The Bear and the Dragon
価格: ¥932
権力とは喜ばしいもの。それが絶対的権力ともなれば、喜びもまた絶大である―― しかし、権力も地球最大クラスのもので、その地球が時限爆弾のチックタック音の聞こえるような状況となれば、喜んでなぞいられまい。CIAの「闘士」から合衆国大統領に転じたジャック・ライアンがおかれているのは、まさにそんな状況だ。雄大なスケールのこのスリラーで、ライアンは、アジアの狂気じみた将軍やロシア人の殺し屋、どこに潜むかわからぬ原子力潜水艦を相手に、もっか身動きもままならない状態なのだ。それに、登場人物の行動の目的が極めて単純明快なのにひきかえ、出てくるコンピューター・テクノロジーときたら10億分の1秒レベルの複雑さときている。「緊急事態だ、おまえイージス・ミサイルの索敵弾頭ソフトのリプログラミングができるか?」――あなたがジャック・ライアンなら、これができるプログラマーを探し出すべきだろう。さもなくばパレードの列に、弾道ミサイルの死の灰が降ることになる。再選には不利な事態である。「本当はこの仕事あまり好きじゃないんだよ」――ライアンはアーニー・バン・ダム補佐官に弱音を吐く。返ってきた言葉はこうだ。「どうせおなぐさみの仕事じゃないだろ、ジャック」
楽しめる小説であることに間違いはない。1000ページを超える長さだが、一気に読めてしまう。なにしろのっけから、メルセデスの防弾自動車に乗ったロシアの諜報部長が、手動発射式RPGロケット(ロケットで飛ばす榴弾)で吹き飛ばされそうになるときている。ライアンが放った腕利きの秘密工作員から、ロシアの諜報部長の代わりにロケットで飛ばされたのは「ラスプーチン」の異名をもつアブジェンコという悪党だ、との報告が入る。これはKGBで売春専門の女スパイを養成する「スパロウスクール(スズメの学校)」をとり仕切っていた男である。事件後間もなく、犯人とおぼしき2人の男が、サンクトペテルブルク市を流れるネバ川に手錠でつながれて浮かんでいるのが発見された。顔はまるまるとむくんで。
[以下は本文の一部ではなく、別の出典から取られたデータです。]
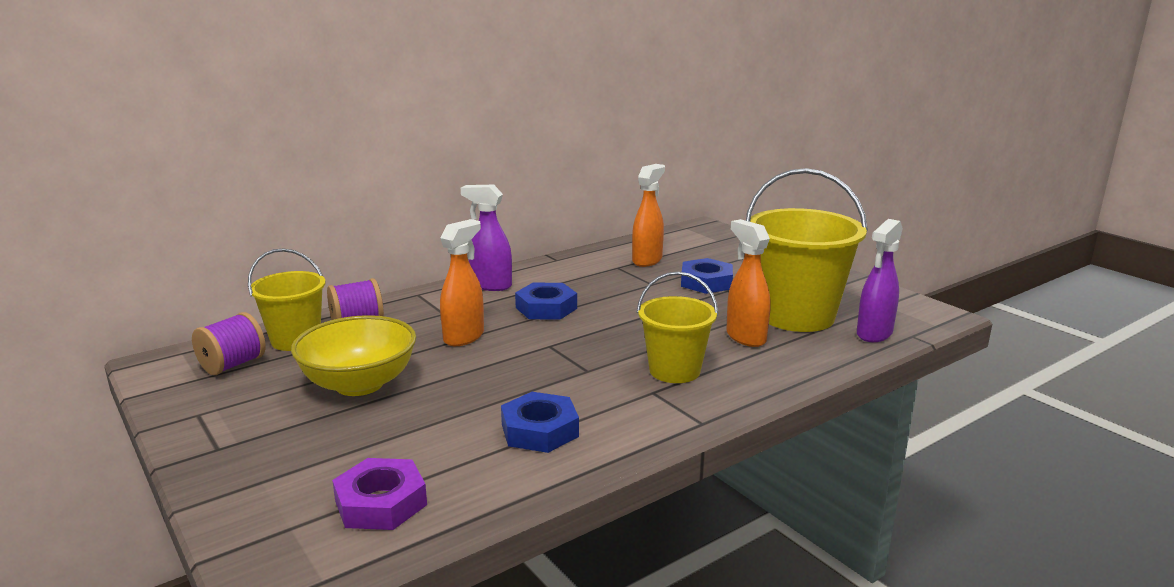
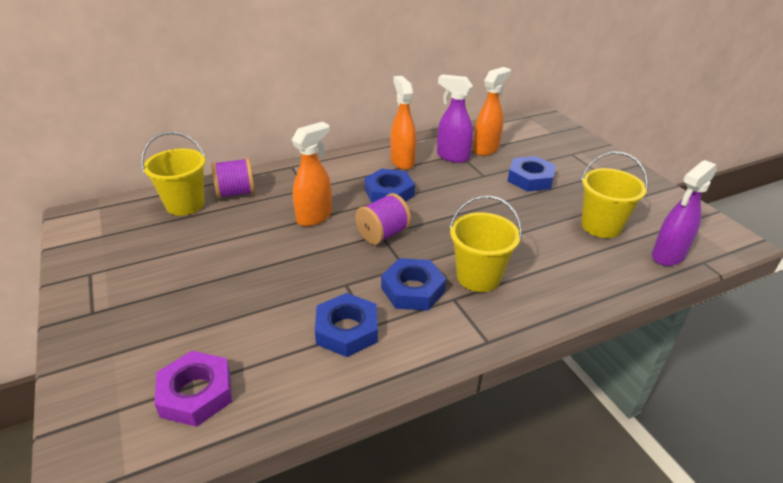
camera: 10 degrees right, 15 degrees up
purple spool [192,312,266,375] -> purple spool moved to [355,193,411,245]
yellow bowl [291,315,416,396] -> none
purple spray bottle [461,185,512,291] -> purple spray bottle moved to [437,74,473,163]
orange spray bottle [726,219,770,347] -> orange spray bottle moved to [390,76,416,170]
yellow bucket [746,168,868,332] -> yellow bucket [581,152,648,238], size x0.60
none -> blue nut [381,258,446,311]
深まる謎につれて、ストーリーも緊迫の展開をみせる。シベリアの地に膨大な油田と金鉱が発見され、中国の経歴不明な悪辣首相、ジァン・ハン・サンは、北方への権勢欲をむき出しにする。ひそかに準備される事件に絡む、免職処分になったソビエト軍の元幹部や、天安門事件反体制派の新世代たち、ダニエル・スティールの大ファンで、策略家のジァンの事務総長、リァン・ミン。新技術に明るく、インターネットポルノ中毒のCIA工作員チェスター・ノムリ。彼は日本製コンピュータのセールスマンに化けて中国に侵入している。ノムリはCIAの上司メアリー・パット・”カウガール”・フォーリに電子メールを送る。ドリーム・エンジェルの香水と、通信販売で取り寄せたビクトリアズ・シークレットの緋色のランジェリーで、ミンを「落とす」段取りだ(むろん、神と祖国のために)と。そのミンは、ノムリを「同志」ではなく「マスター・ソーセージ」と呼ぶようになる。そもそもいったい誰がミンの「マスター」になどなれるものか?
ストーリーの組み立てのうまさは超一流だ。地球中を舞台にしたあっと驚くようなサブプロットが絡まり、数ページごとに頭脳明晰な人物たちが新たに登場しては互いの知性の競い合いをする。しかも著者は、各所にちょっとした見解を淡々とはさむことも忘れてはいない。共産主義のいやらしさ、大統領の権限に対する許容しがたいマスコミの介入、毛沢東の性的倒錯、ロシア製拳銃消音装置の質の悪さ(「鋼綿の詰まった缶カラみたいなクズで、10発も撃たないうちに壊れてしまう」)、相手の喉をナイフでかき切るのは馬鹿げているということ(「そんな殺し方では、倒れるときにドサッと音がしてしまう」)、などなどである。つまり本書は、戦場さながらに、読者の気をそそる精密な戦闘用器機に満ちあふれているというわけである。クランシーの小説があったら、アクション映画を見に出かける必要などあるだろうか。